AUSZUG ZUM LESEN ->
········

European Case Law Identifier: ECLI:AT:OGH0002:2023:0010OB00146.22K.0523.000

Rechtsgebiet: Zivilrecht

 

Spruch:

I. Die Eingabe der klagenden Partei vom 18. 7. 2022 wird zurückgewiesen.

II. Der außerordentlichen Revision wird Folge gegeben.

Die Entscheidungen der Vorinstanzen werden aufgehoben. Die Rechtssache wird an das Erstgericht zur neuerlichen Entscheidung nach Verfahrensergänzung zurückverwiesen.

Die Kosten des Revisionsverfahrens sind weitere Verfahrenskosten.

III. Die Revisionsbeantwortung der erstbeklagten Partei vom 2. 3. 2023 wird zurückgewiesen.

 

Begründung:

I. Zum Zurückweisungsbeschluss:

[1] Der Kläger brachte nach Vorliegen der Entscheidung des Europäischen Gerichtshofs einen Schriftsatz ein, der vom Obersten Gerichtshof weder aufgetragen noch freigestellt wurde, sodass er zurückzuweisen ist.

········

GELIEFERTE ZEILEN ->
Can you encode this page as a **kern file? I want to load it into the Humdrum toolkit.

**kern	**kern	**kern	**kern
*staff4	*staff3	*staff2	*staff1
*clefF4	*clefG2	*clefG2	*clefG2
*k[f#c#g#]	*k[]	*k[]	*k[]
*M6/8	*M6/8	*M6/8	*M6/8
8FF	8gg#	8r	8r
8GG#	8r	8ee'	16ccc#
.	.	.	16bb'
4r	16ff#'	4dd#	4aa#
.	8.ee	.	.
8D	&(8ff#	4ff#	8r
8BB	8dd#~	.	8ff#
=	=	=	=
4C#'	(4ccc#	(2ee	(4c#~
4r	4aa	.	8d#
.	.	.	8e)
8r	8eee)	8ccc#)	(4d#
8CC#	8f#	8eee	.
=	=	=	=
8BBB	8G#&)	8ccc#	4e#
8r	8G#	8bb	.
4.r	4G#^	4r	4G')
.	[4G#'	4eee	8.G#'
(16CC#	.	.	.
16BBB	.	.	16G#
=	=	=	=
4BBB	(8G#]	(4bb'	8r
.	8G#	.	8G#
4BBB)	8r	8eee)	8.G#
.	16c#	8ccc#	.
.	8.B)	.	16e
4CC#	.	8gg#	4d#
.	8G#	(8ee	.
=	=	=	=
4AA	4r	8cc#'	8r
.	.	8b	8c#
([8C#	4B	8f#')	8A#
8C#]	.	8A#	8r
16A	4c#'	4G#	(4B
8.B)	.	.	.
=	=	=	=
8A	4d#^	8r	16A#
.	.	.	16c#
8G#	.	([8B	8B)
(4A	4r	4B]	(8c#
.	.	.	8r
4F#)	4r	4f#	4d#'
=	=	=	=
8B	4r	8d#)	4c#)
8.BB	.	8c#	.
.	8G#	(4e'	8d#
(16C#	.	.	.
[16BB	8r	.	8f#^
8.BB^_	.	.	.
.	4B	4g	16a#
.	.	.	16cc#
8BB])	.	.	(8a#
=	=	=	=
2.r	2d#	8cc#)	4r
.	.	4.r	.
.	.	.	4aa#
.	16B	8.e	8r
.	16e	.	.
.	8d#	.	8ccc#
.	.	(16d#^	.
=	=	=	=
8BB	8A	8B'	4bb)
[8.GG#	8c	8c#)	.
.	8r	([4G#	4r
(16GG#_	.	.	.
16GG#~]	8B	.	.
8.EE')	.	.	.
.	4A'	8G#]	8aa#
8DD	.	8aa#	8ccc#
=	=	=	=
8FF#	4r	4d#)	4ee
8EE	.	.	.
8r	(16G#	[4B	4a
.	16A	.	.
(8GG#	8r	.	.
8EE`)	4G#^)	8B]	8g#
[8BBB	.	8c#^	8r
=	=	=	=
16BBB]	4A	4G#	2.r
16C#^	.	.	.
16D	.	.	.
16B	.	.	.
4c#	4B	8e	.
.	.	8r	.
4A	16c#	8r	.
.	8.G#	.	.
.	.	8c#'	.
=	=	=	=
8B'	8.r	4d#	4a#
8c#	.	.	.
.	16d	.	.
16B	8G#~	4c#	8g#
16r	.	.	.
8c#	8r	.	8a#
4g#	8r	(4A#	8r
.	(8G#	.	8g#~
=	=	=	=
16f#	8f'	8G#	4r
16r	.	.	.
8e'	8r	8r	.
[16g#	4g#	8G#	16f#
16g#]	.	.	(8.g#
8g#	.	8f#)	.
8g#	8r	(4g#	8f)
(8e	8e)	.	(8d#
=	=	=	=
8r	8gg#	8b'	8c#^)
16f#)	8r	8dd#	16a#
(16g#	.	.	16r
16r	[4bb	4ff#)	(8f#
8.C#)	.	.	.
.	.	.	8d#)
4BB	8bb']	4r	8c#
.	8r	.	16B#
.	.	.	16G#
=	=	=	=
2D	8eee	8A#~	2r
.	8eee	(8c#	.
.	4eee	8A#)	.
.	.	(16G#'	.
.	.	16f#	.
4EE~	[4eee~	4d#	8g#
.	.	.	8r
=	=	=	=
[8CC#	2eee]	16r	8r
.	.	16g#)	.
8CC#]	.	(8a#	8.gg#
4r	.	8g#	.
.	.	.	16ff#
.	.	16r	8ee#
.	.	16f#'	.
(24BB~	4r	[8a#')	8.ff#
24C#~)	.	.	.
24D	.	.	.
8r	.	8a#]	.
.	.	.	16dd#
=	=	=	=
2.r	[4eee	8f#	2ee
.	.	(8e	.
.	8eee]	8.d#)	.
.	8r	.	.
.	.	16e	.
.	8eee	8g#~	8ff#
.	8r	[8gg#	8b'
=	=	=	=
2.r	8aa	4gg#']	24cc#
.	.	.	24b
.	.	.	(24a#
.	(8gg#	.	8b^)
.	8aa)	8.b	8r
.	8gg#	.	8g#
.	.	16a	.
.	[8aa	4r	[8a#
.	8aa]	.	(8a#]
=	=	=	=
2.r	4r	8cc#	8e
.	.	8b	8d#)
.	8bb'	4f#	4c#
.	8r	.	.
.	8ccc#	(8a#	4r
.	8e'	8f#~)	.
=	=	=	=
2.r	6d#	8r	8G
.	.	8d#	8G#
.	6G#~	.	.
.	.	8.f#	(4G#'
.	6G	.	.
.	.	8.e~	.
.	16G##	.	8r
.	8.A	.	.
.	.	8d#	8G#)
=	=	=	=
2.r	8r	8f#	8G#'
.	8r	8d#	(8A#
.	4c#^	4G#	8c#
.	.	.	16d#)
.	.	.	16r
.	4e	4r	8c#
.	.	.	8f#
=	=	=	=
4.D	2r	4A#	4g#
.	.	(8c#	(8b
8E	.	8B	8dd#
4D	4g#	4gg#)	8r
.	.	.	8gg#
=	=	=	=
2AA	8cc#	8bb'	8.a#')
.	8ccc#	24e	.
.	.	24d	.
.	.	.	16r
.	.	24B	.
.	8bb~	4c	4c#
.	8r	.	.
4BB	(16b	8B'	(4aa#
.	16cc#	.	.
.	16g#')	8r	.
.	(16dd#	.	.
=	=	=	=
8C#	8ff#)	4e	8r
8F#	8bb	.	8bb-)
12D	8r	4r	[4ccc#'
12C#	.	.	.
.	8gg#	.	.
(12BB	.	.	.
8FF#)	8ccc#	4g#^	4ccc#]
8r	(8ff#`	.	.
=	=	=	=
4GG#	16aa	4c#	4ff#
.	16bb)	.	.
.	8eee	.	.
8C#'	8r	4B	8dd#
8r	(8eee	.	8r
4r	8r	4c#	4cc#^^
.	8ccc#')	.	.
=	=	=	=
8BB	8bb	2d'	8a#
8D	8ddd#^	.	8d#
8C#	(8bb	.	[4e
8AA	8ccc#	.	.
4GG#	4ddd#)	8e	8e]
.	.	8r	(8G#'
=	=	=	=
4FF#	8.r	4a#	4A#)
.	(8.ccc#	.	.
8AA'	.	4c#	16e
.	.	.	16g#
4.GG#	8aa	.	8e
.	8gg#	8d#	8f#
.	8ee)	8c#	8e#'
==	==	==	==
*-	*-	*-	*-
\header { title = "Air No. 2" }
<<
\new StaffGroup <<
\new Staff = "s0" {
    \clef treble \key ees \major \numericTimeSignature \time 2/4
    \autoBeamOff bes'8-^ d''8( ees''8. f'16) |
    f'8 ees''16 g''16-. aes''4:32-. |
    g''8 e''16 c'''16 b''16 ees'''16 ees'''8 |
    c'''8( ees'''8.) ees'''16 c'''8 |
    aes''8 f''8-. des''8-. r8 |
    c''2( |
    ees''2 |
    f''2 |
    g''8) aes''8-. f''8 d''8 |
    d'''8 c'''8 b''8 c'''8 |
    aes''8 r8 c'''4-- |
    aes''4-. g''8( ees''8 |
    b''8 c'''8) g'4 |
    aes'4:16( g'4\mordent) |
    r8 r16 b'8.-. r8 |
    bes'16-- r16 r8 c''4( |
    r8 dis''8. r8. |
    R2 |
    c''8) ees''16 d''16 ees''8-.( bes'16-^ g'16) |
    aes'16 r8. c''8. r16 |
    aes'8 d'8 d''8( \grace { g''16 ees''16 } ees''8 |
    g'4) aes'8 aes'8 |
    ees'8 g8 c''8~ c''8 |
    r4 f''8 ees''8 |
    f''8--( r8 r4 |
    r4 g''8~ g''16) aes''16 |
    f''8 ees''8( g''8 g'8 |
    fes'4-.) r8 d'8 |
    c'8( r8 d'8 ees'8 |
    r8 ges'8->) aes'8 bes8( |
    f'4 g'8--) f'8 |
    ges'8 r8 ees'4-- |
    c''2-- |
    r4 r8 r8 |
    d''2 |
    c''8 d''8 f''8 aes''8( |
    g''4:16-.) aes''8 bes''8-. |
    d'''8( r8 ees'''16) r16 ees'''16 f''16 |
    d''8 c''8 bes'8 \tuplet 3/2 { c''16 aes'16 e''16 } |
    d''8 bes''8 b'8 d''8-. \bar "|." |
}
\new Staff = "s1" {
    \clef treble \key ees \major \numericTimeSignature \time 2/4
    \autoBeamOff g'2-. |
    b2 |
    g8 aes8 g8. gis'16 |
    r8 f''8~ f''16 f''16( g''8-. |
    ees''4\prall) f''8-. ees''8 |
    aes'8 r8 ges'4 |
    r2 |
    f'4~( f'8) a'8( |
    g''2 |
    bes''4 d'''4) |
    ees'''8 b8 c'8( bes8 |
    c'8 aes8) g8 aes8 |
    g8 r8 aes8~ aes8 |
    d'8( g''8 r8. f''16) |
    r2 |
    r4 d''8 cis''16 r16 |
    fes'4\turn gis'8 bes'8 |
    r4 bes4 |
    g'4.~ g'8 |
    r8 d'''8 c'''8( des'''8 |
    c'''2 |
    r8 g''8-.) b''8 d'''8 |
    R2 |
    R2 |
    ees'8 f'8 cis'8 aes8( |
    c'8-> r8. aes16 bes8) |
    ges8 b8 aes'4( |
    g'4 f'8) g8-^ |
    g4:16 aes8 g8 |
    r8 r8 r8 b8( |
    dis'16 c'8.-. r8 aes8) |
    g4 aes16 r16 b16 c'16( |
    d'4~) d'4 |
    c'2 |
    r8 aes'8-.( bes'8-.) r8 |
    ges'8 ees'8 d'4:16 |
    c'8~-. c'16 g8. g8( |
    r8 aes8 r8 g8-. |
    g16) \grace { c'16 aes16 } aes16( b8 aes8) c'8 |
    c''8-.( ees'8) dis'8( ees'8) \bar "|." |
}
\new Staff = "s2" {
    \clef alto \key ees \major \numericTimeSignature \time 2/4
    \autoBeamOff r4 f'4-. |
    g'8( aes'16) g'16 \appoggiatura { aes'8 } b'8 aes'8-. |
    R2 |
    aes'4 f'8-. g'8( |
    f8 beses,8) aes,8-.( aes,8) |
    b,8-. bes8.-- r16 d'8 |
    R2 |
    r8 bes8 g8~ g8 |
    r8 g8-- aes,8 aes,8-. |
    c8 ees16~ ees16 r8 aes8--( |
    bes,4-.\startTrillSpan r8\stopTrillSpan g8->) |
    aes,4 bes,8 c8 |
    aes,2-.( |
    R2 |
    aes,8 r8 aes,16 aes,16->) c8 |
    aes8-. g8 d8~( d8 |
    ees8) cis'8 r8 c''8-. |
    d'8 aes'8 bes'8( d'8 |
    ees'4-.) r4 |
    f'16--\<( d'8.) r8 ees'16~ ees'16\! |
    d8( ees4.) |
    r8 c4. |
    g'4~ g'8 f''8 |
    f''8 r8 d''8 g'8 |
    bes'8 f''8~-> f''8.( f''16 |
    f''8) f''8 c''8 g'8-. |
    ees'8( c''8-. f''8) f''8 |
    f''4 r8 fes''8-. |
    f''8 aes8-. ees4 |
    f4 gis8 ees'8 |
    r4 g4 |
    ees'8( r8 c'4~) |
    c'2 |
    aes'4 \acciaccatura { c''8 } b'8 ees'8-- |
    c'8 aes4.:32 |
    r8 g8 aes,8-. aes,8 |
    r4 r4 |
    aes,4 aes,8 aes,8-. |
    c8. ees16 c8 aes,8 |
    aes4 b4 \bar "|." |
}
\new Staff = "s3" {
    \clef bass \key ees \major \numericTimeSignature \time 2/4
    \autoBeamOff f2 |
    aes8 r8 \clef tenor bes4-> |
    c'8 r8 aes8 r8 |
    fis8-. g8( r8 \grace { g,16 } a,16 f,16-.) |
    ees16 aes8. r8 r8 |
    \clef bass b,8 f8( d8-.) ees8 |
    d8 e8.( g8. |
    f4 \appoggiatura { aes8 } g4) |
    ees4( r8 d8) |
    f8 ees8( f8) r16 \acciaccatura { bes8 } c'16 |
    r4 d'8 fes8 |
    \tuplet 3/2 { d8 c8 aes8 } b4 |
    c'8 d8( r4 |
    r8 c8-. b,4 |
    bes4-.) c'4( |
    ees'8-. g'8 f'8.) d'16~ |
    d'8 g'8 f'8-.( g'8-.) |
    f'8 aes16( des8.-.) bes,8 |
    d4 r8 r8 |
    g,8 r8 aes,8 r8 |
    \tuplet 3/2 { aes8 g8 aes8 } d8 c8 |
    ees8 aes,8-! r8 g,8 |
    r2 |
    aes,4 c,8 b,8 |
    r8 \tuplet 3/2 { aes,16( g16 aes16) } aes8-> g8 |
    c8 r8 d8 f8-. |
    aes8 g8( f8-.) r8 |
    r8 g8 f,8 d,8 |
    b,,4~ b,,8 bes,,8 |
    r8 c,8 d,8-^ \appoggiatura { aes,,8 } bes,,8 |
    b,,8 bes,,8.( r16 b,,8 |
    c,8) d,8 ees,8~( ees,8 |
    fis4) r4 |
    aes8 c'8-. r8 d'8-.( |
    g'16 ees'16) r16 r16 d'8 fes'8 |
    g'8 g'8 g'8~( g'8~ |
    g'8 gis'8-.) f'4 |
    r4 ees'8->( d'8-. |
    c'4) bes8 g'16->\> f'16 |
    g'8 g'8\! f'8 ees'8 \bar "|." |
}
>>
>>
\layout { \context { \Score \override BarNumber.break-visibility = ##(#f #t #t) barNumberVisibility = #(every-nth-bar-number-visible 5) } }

········

GESTELLTE AUFGABE A -> Schreiben Sie aus der Gerichtsentscheidung den Abschnitt von „II. Der außerordentlichen Revision“ bis „2. 3. 2023 wird zurückgewiesen.“ wortgetreu ab.
GESTELLTE AUFGABE B -> An welches Gericht verweist die Gerichtsentscheidung die Rechtssache zurück, und wozu?
GESTELLTE AUFGABE C -> Führen Sie die Gerichtsentscheidung im Anschluss an ihren letzten Satz weiter.

ANTWORT A ->
II. Der außerordentlichen Revision wird Folge gegeben.

Die Entscheidungen der Vorinstanzen werden aufgehoben. Die Rechtssache wird an das Erstgericht zur neuerlichen Entscheidung nach Verfahrensergänzung zurückverwiesen.

Die Kosten des Revisionsverfahrens sind weitere Verfahrenskosten.

III. Die Revisionsbeantwortung der erstbeklagten Partei vom 2. 3. 2023 wird zurückgewiesen.

ANTWORT B -> Die Rechtssache wird an das Erstgericht zur neuerlichen Entscheidung nach Verfahrensergänzung zurückverwiesen.

ANTWORT C ->
II. Zur Sache

[2] Der Kläger kaufte am 16. 10. 2017 von der Erstbeklagten (die keine „M*-Vertragshändlerin“ ist) ein am 18. 9. 2014 erstzugelassenes Fahrzeug der Marke M* „BlueTEC“ der Zustandsklasse 2 mit einem Kilometerstand von 53.200 um 52.900 EUR. In diesem (von der Zweitbeklagten hergestellten) Fahrzeug ist ein Dieselmotor des Typs OM 642 verbaut. Das Fahrzeug sollte der Abgasnorm Euro 6 entsprechen und einen NOx-Grenzwert von 80 mg/km einhalten. Es ist von einem (nicht rechtskräftigen) Rückrufbescheid des deutschen Kraftfahrt-Bundesamtes (KBA) betroffen.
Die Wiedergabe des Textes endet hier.